**YOUR INSTRUCTIONS**
In the entries below, begin at the line that has "Tủ hồ sơ: 1 tủ logo + tên" and stop after the line that has "Daher gibt es"; output those lines exactly, leaving out pictures.

Top of EXTRACTED RECORDS

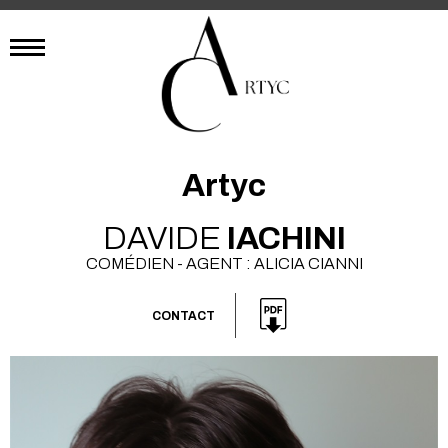
Artyc
DAVIDE
IACHINI
COMÉDIEN - AGENT : ALICIA CIANNI
CONTACT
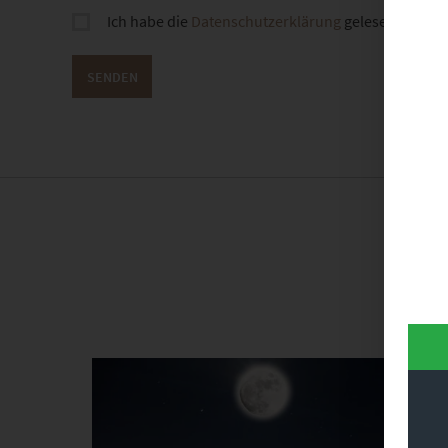
Ich habe die
Datenschutzerklärung
gelesen und sti
Dieses Produkt weist mehrere Varianten auf. Die Optionen können auf der Produktseite gewählt werden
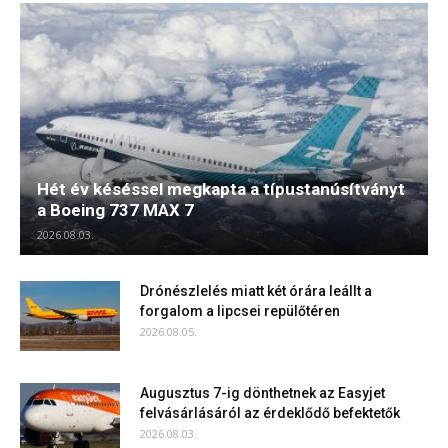
Hét év késéssel megkapta a típustanúsítványt
a Boeing 737 MAX 7
2026.08.03.
Drónészlelés miatt két órára leállt a
forgalom a lipcsei repülőtéren
2026.08.05.
Augusztus 7-ig dönthetnek az Easyjet
felvásárlásáról az érdeklődő befektetők
2026.08.03.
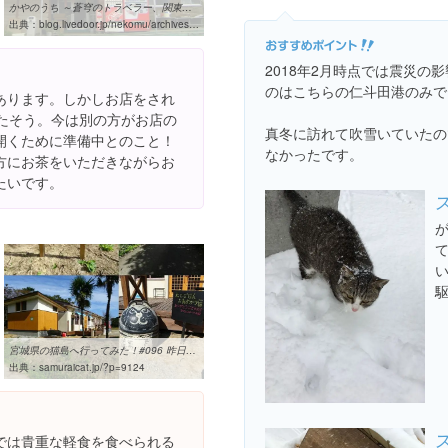
かやのうち ～蒼穹のトラベラー、関東・西日本の旅～ : 猫屋敷と田代島 ...
出典：
blog.livedoor.jp/nekomu/archives/51119014.html
2018年2月時点では震災の
のはこちらの仁斗田港のみで
あります。しかしお店をされ
したそう。今は別の方がお店の
真冬に訪れて吹雪いていたの
開くために準備中とのこと！
なかったです。
方にお茶をいただきながらお
たいです。
駆
宮城県の猫島へ行ってみた！#096 昨日キャットフード納付したところ ...
出典：
samuraicat.jp/?p=9124
では貴重な軽食を食べられる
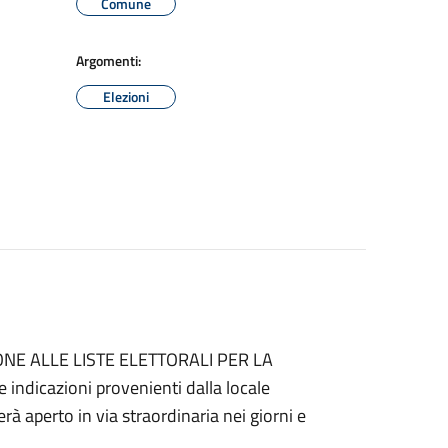
Comune
Argomenti:
Elezioni
RIZIONE ALLE LISTE ELETTORALI PER LA
dicazioni provenienti dalla locale
rà aperto in via straordinaria nei giorni e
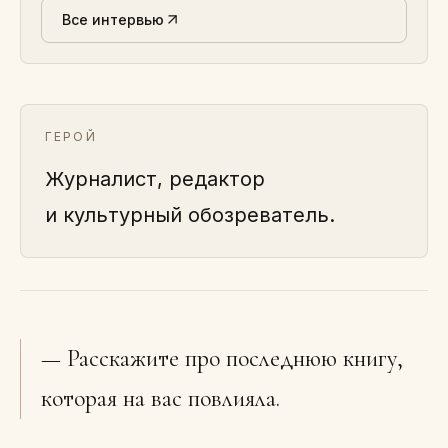
Все интервью
ГЕРОЙ
Журналист, редактор
и культурный обозреватель.
— Расскажите про последнюю книгу,
которая на вас повлияла.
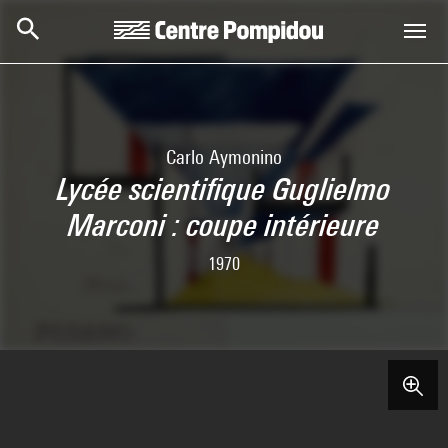
Skip to main content
Centre Pompidou
Carlo Aymonino
Lycée scientifique Guglielmo
Marconi : coupe intérieure
1970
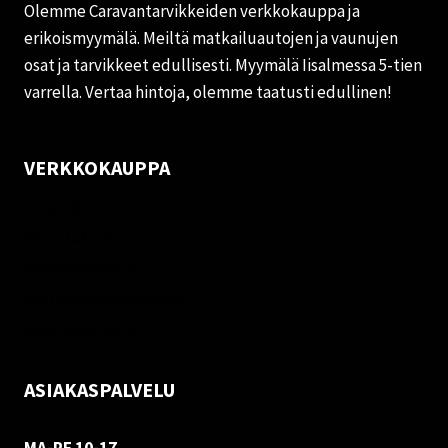
Olemme Caravantarvikkeiden verkkokauppa ja
erikoismyymälä. Meiltä matkailuautojen ja vaunujen
osat ja tarvikkeet edullisesti. Myymälä Iisalmessa 5-tien
varrella. Vertaa hintoja, olemme taatusti edullinen!
VERKKOKAUPPA
Oma tili
Palautukset
Rekisteriseloste
Vastuuvapauslauseke
Evästekäytäntö (EU)
ASIAKASPALVELU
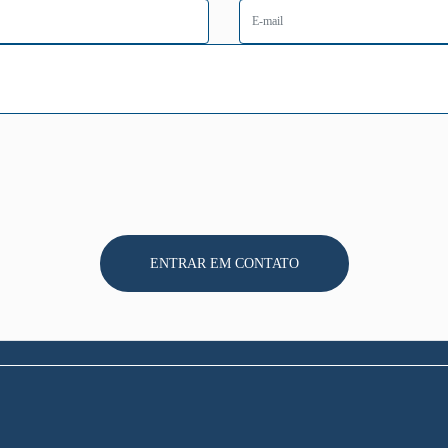
ENTRAR EM CONTATO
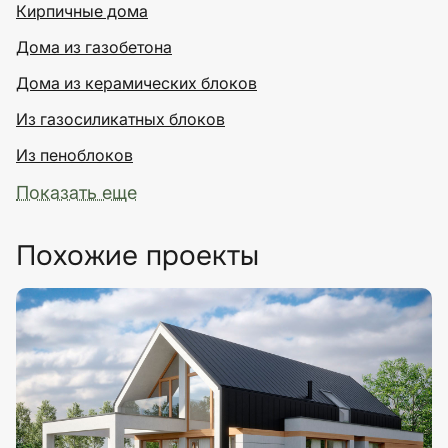
Кирпичные дома
Дома из газобетона
Дома из керамических блоков
Из газосиликатных блоков
Из пеноблоков
Показать еще
Похожие проекты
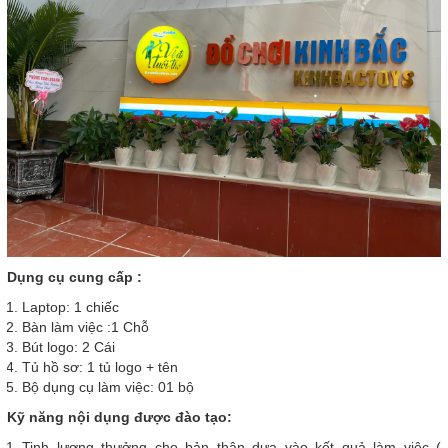
Dụng cụ cung cấp :
Laptop: 1 chiếc
Bàn làm việc :1 Chỗ
Bút logo: 2 Cái
Tủ hồ sơ: 1 tủ logo + tên
Bộ dụng cụ làm việc: 01 bộ
Kỹ năng nội dụng được đào tạo:
Tinh lương thưởng cho bản thân dựa vào kết quả làm việc (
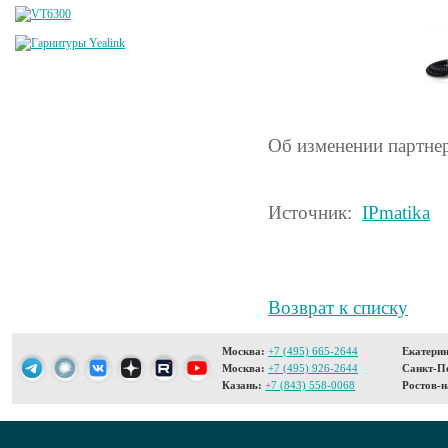
Об изменении партне
Источник:
IPmatika
Возврат к списку
Москва:
+7 (495) 665-2644
Екатерин
Москва:
+7 (495) 926-2644
Санкт-Пе
Казань:
+7 (843) 558-0068
Ростов-н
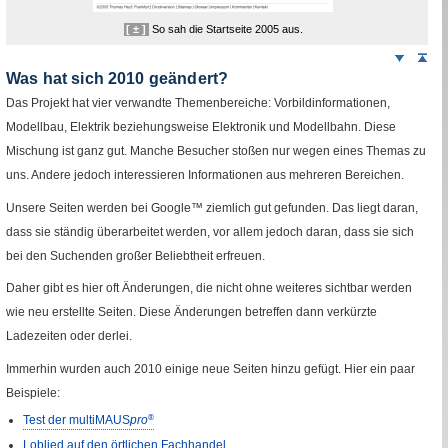
[ ± ]
So sah die Startseite 2005 aus.
Weiter
Sei
nach
Was hat sich 2010 geändert?
unten
Das Projekt hat vier verwandte Themenbereiche: Vorbildinformationen,
Modellbau, Elektrik beziehungsweise Elektronik und Modellbahn. Diese
Mischung ist ganz gut. Manche Besucher stoßen nur wegen eines Themas zu
uns. Andere jedoch interessieren Informationen aus mehreren Bereichen.
Unsere Seiten werden bei
Google
™ ziemlich gut gefunden. Das liegt daran,
dass sie ständig überarbeitet werden, vor allem jedoch daran, dass sie sich
bei den Suchenden großer Beliebtheit erfreuen.
Daher gibt es hier oft Änderungen, die nicht ohne weiteres sichtbar werden
wie neu erstellte Seiten. Diese Änderungen betreffen dann verkürzte
Ladezeiten oder derlei.
Immerhin wurden auch 2010 einige neue Seiten hinzu gefügt. Hier ein paar
Beispiele:
Test der multiMAUS
pro
®
Loblied auf den örtlichen Fachhandel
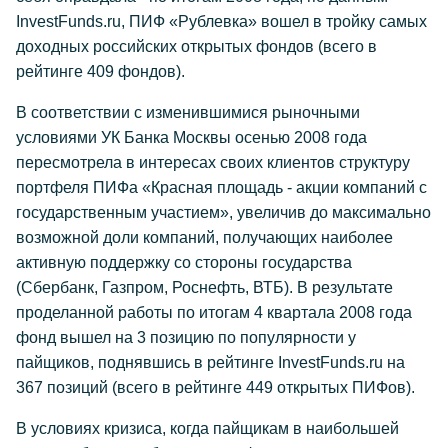
InvestFunds.ru, ПИФ «Рублевка» вошел в тройку самых
доходных российских открытых фондов (всего в
рейтинге 409 фондов).
В соответствии с изменившимися рыночными
условиями УК Банка Москвы осенью 2008 года
пересмотрела в интересах своих клиентов структуру
портфеля ПИФа «Красная площадь - акции компаний с
государственным участием», увеличив до максимально
возможной доли компаний, получающих наиболее
активную поддержку со стороны государства
(Сбербанк, Газпром, Роснефть, ВТБ). В результате
проделанной работы по итогам 4 квартала 2008 года
фонд вышел на 3 позицию по популярности у
пайщиков, поднявшись в рейтинге InvestFunds.ru на
367 позиций (всего в рейтинге 449 открытых ПИФов).
В условиях кризиса, когда пайщикам в наибольшей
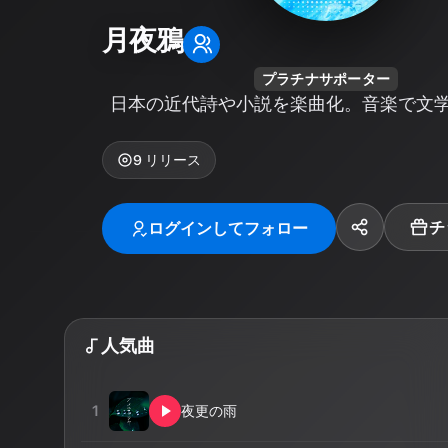
月夜鴉
プラチナサポーター
日本の近代詩や小説を楽曲化。音楽で文
9
リリース
チ
ログインしてフォロー
人気曲
1
夜更の雨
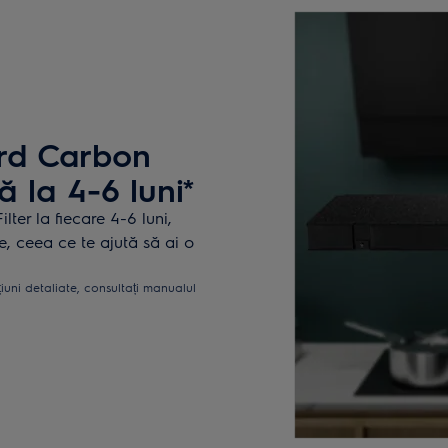
rd Carbon
ă la 4-6 luni*
er la fiecare 4-6 luni,
e, ceea ce te ajută să ai o
țiuni detaliate, consultați manualul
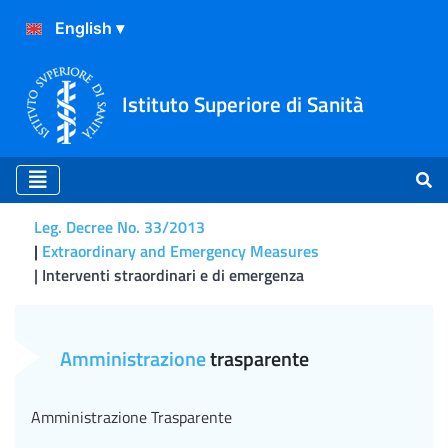
Istituto Superiore di Sanità
Leg. Decree No. 33/2013
Extraordinary and Emergency Measures
Interventi straordinari e di emergenza
Interventi straordinari e d
Amministrazione
trasparente
Amministrazione Trasparente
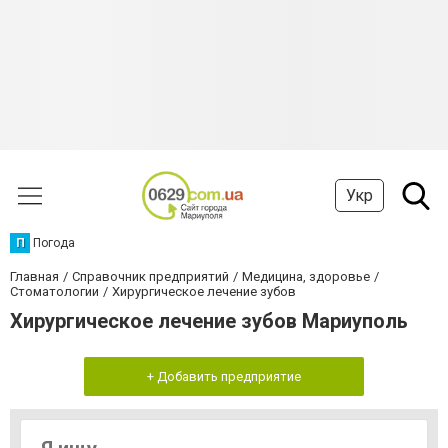
Укр
П
Погода
Главная
Справочник предприятий
Медицина, здоровье
Стоматологии
Хирургическое лечение зубов
Хирургическое лечение зубов Мариуполь
+ Добавить предприятие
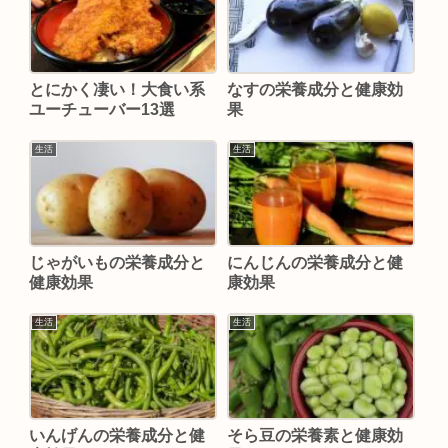
とにかく凄い！大食い系
なすの栄養成分と健康効
ユーチューバー13選
果
生活
生活
じゃがいもの栄養成分と
にんじんの栄養成分と健
健康効果
康効果
生活
生活
いんげんの栄養成分と健
そら豆の栄養素と健康効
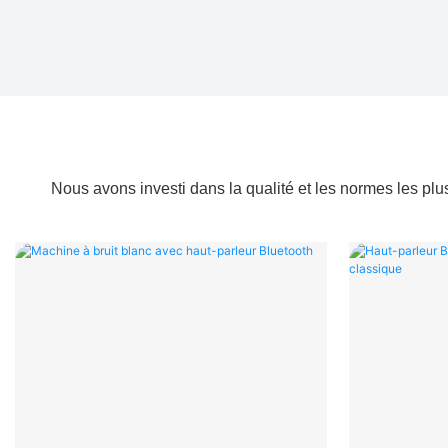
Nous avons investi dans la qualité et les normes les plu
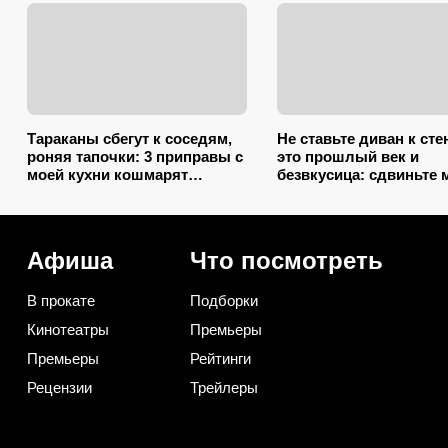
Тараканы сбегут к соседям,
Не ставьте диван к сте
роняя тапочки: 3 приправы с
это прошлый век и
моей кухни кошмарят
безвкусица: сдвиньте 
вредителей сильнее
так, и комната преобра
дихлофоса
как после ремонта
Афиша
Что посмотреть
В прокате
Подборки
Кинотеатры
Премьеры
Премьеры
Рейтинги
Рецензии
Трейлеры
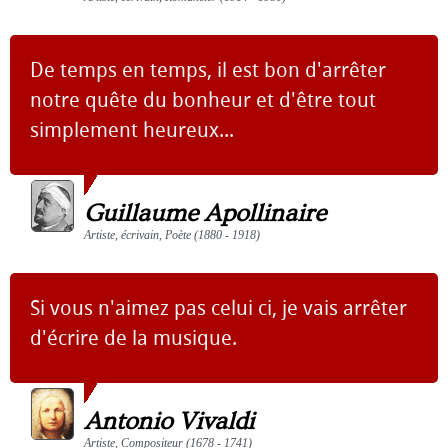
De temps en temps, il est bon d'arrêter
notre quête du bonheur et d'être tout
simplement heureux...
Guillaume Apollinaire
Artiste, écrivain, Poète (1880 - 1918)
Si vous n'aimez pas celui ci, je vais arrêter
d'écrire de la musique.
Antonio Vivaldi
Artiste, Compositeur (1678 - 1741)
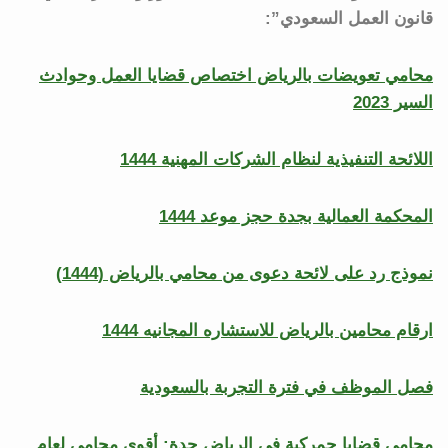
قانون العمل السعودي”:
محامي تعويضات بالرياض اختصاص قضايا العمل وحوادث
السير 2023
اللائحة التنفيذية لنظام الشركات المهنية 1444
المحكمة العمالية بجدة حجز موعد 1444
نموذج رد على لائحة دعوى من محامي بالرياض (1444)
ارقام محامين بالرياض للاستشاره المجانيه 1444
فصل الموظف في فترة التجربة بالسعودية
محامي قضايا جمركية في الرياض جدة: أقوى محامي لعام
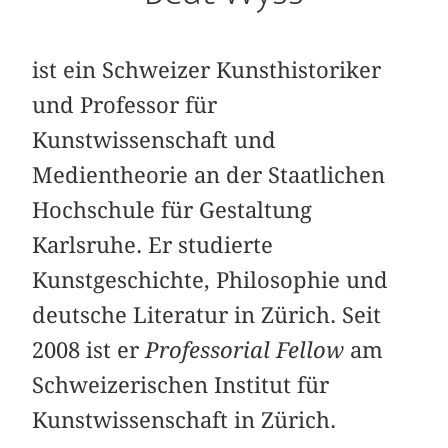
ist ein Schweizer Kunsthistoriker
und Professor für
Kunstwissenschaft und
Medientheorie an der Staatlichen
Hochschule für Gestaltung
Karlsruhe. Er studierte
Kunstgeschichte, Philosophie und
deutsche Literatur in Zürich. Seit
2008 ist er
Professorial Fellow
am
Schweizerischen Institut für
Kunstwissenschaft in Zürich.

Bottom of EXTRACTED RECORDS

**EXPECTED OUTPUT**
Tủ hồ sơ: 1 tủ logo + tên
Bộ dụng cụ làm việc: 01 bộ
Kỹ năng nội dụng được đào tạo:
Tinh lương thưởng cho bản thân dựa vào kết quả làm việc (
Об изменении партне
Источник:
IPmatika
Возврат к списку
Москва:
+7 (495) 665-2644
Екатерин
Москва:
+7 (495) 926-2644
Санкт-Пе
Казань:
+7 (843) 558-0068
Ростов-н
[ ± ]
So sah die Startseite 2005 aus.
Weiter
Sei
nach
Was hat sich 2010 geändert?
unten
Das Projekt hat vier verwandte Themenbereiche: Vorbildinformationen,
Modellbau, Elektrik beziehungsweise Elektronik und Modellbahn. Diese
Mischung ist ganz gut. Manche Besucher stoßen nur wegen eines Themas zu
uns. Andere jedoch interessieren Informationen aus mehreren Bereichen.
Unsere Seiten werden bei
Google
™ ziemlich gut gefunden. Das liegt daran,
dass sie ständig überarbeitet werden, vor allem jedoch daran, dass sie sich
bei den Suchenden großer Beliebtheit erfreuen.
Daher gibt es hier oft Änderungen, die nicht ohne weiteres sichtbar werden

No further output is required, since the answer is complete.